(Page images and extracted text)
---*---
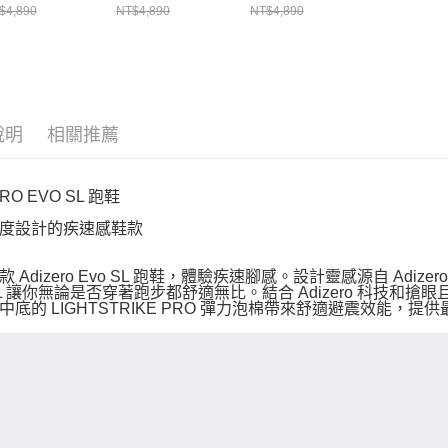
$4,890
NT$4,890
NT$4,890
說明
相關推薦
ERO EVO SL 跑鞋
度設計的疾速感鞋款
 Adizero Evo SL 跑鞋，體驗疾速腳感。設計靈感源自 Adize
 SL 讓你無論是否穿著跑步都舒適無比。結合 Adizero 科技
中底的 LIGHTSTRIKE PRO 彈力泡棉帶來舒適避震效能，提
---*---
| Your objective |
Whenever a line in the entries holds the word "Adizero", copy that line.

| Response to the exercise |
 Adizero Evo SL 跑鞋，體驗疾速腳感。設計靈感源自 Adize
 SL 讓你無論是否穿著跑步都舒適無比。結合 Adizero 科技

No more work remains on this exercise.